* **What is needed**: The listing below holds pictures; exclude them. Return exactly the lines from the one with "html: <div>(из архива" through the one with "описанието на храма".

START Provided records

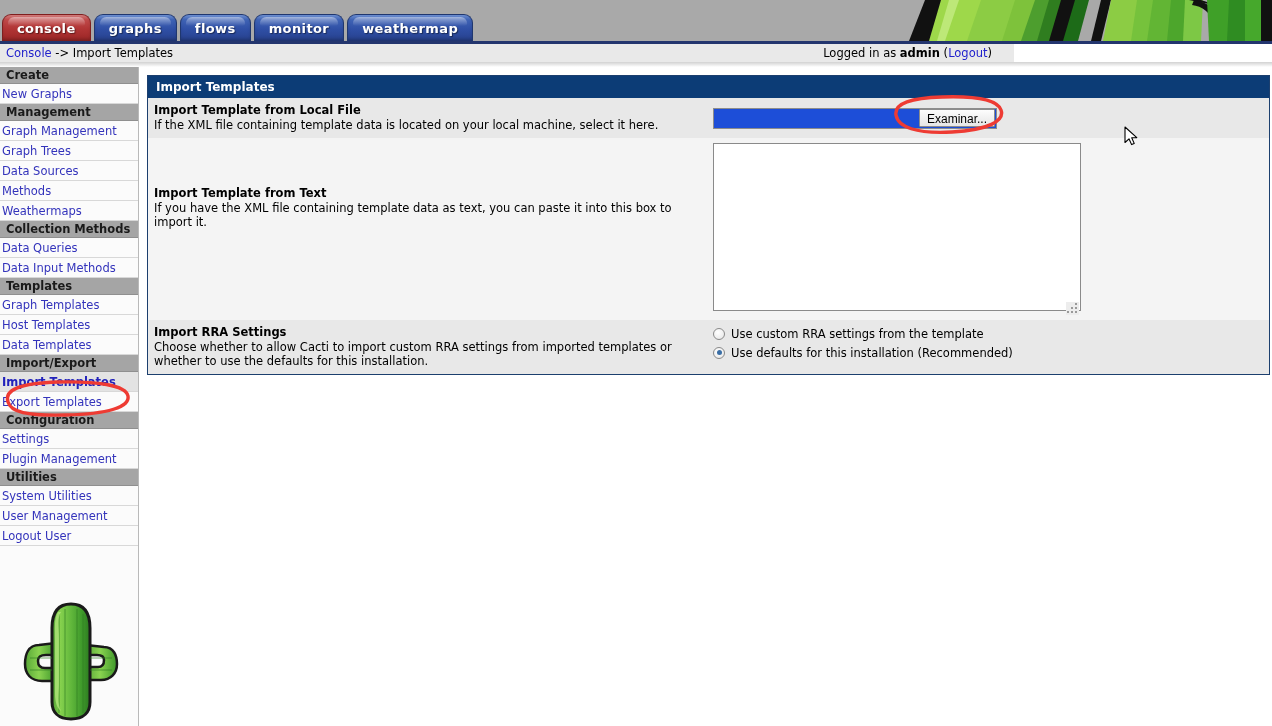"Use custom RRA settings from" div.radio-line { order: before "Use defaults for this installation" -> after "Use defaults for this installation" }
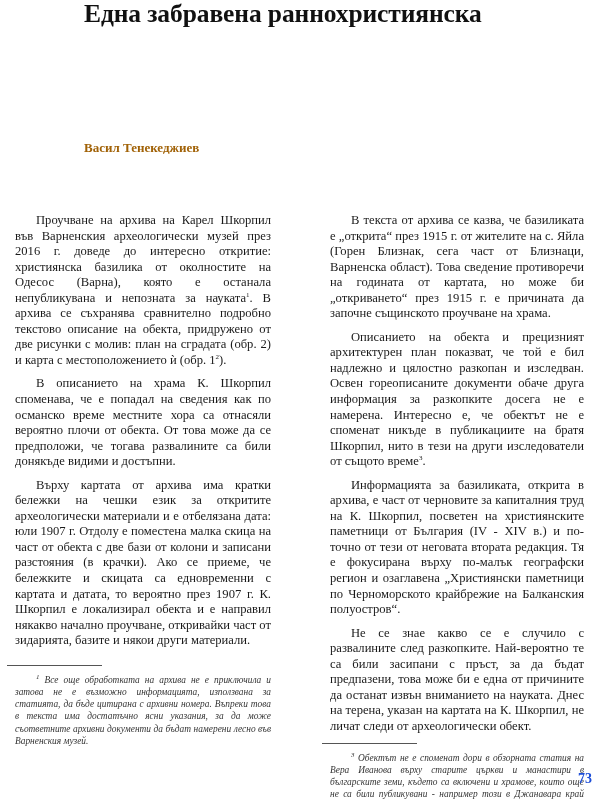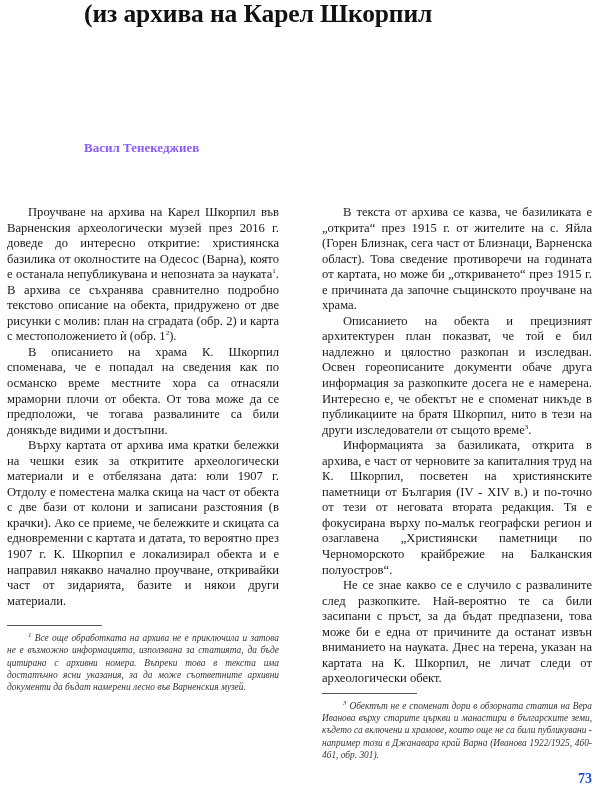"Една забравена ранно­християнска" div { html: none -> <div>Една забравена ранно­християнска</div> }
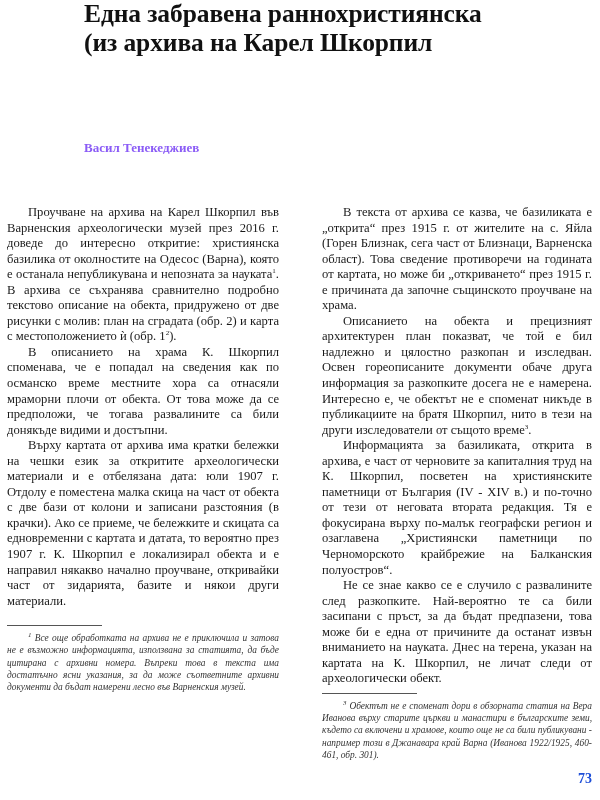"(из архива на Карел Шкорпил" div { html: <div>(из архива на Карел Шкорпил</div> -> none }
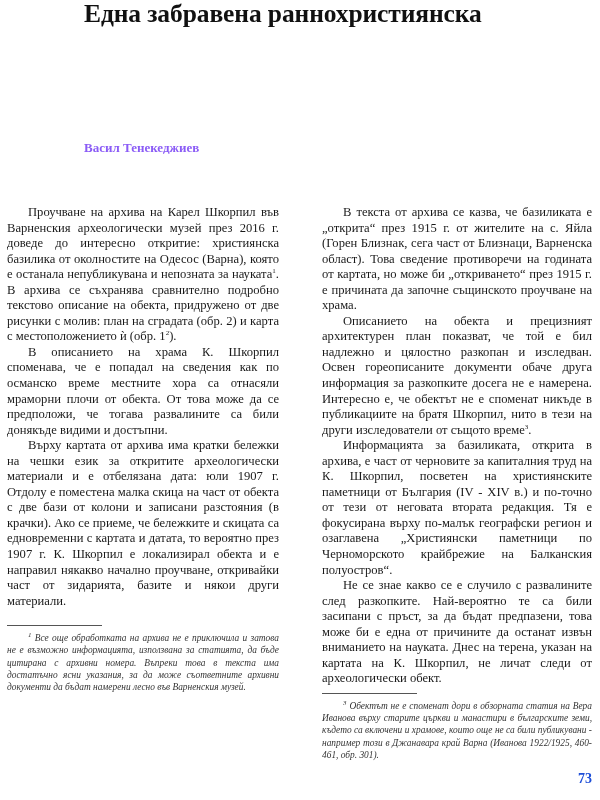"Васил Тенекеджиев" .author { color: #8b5cf6 -> #a16207 }
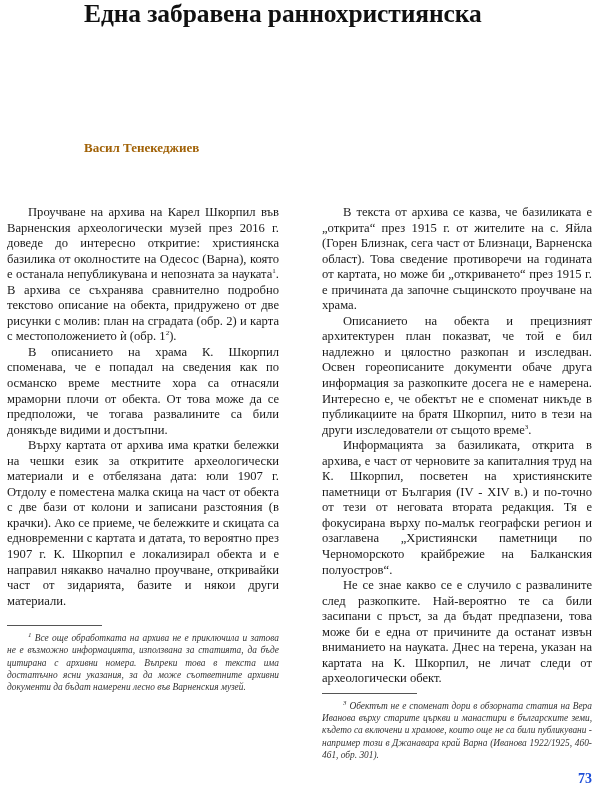"Проучване на архива на Карел" .col p { margin: 0 -> 8px }
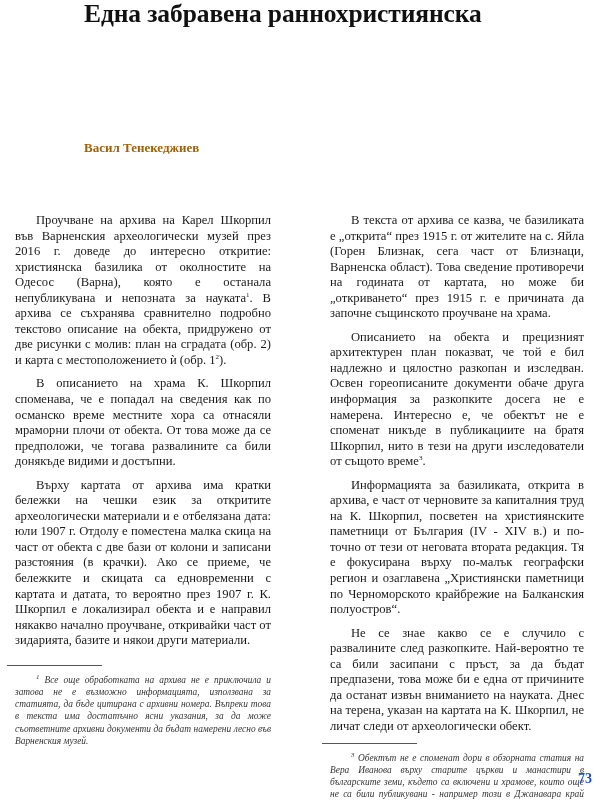"В описанието на храма К." p { text: мраморни -> вероятно }
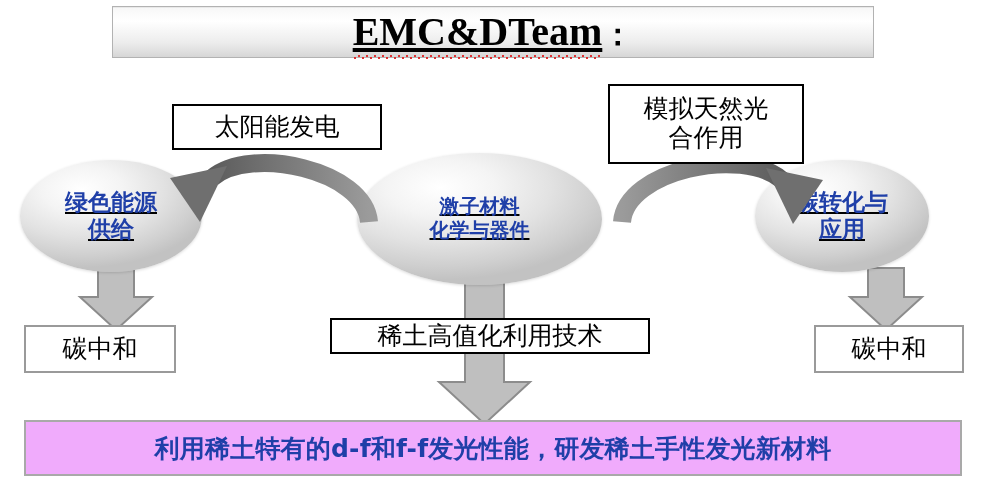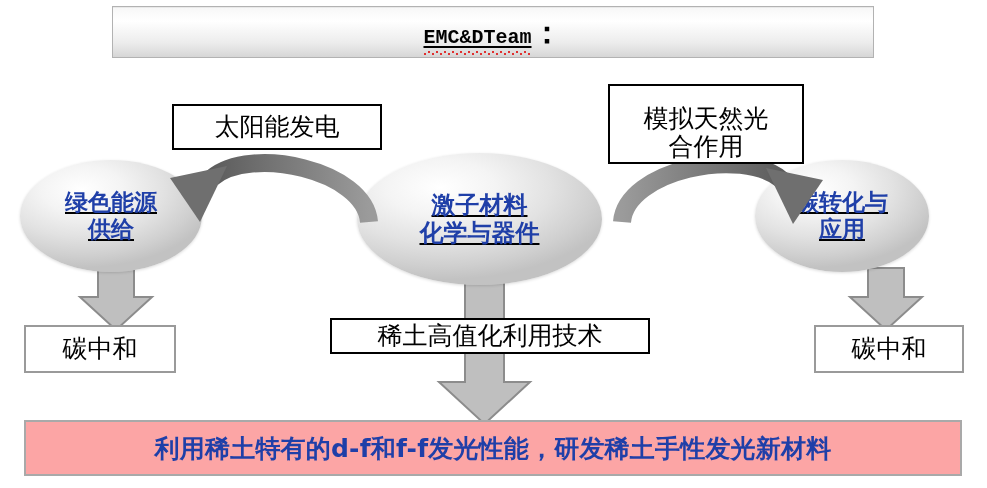"EMC&DTeam" .title-en { font-family: Liberation Mono, monospace -> Liberation Serif, serif; font-size: 20px -> 40px }
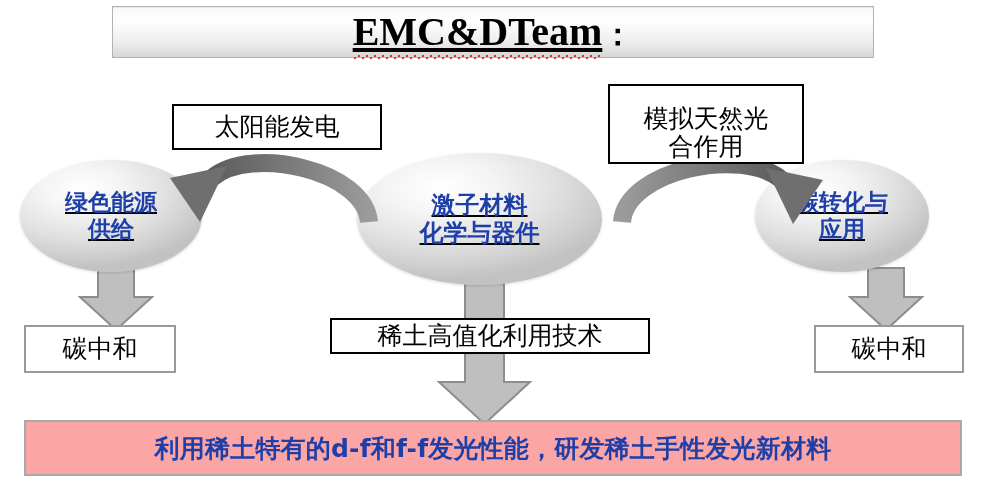"模拟天然光" #box-photo { align-items: flex-end -> none }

END Provided records

* **Solved exercise**:
"(из архива на Карел Шкорпил" div { html: <div>(из архива на Карел Шкорпил</div> -> none }
"Васил Тенекеджиев" .author { color: #8b5cf6 -> #a16207 }
"Проучване на архива на Карел" .col p { margin: 0 -> 8px }
"В описанието на храма К." p { text: мраморни -> вероятно }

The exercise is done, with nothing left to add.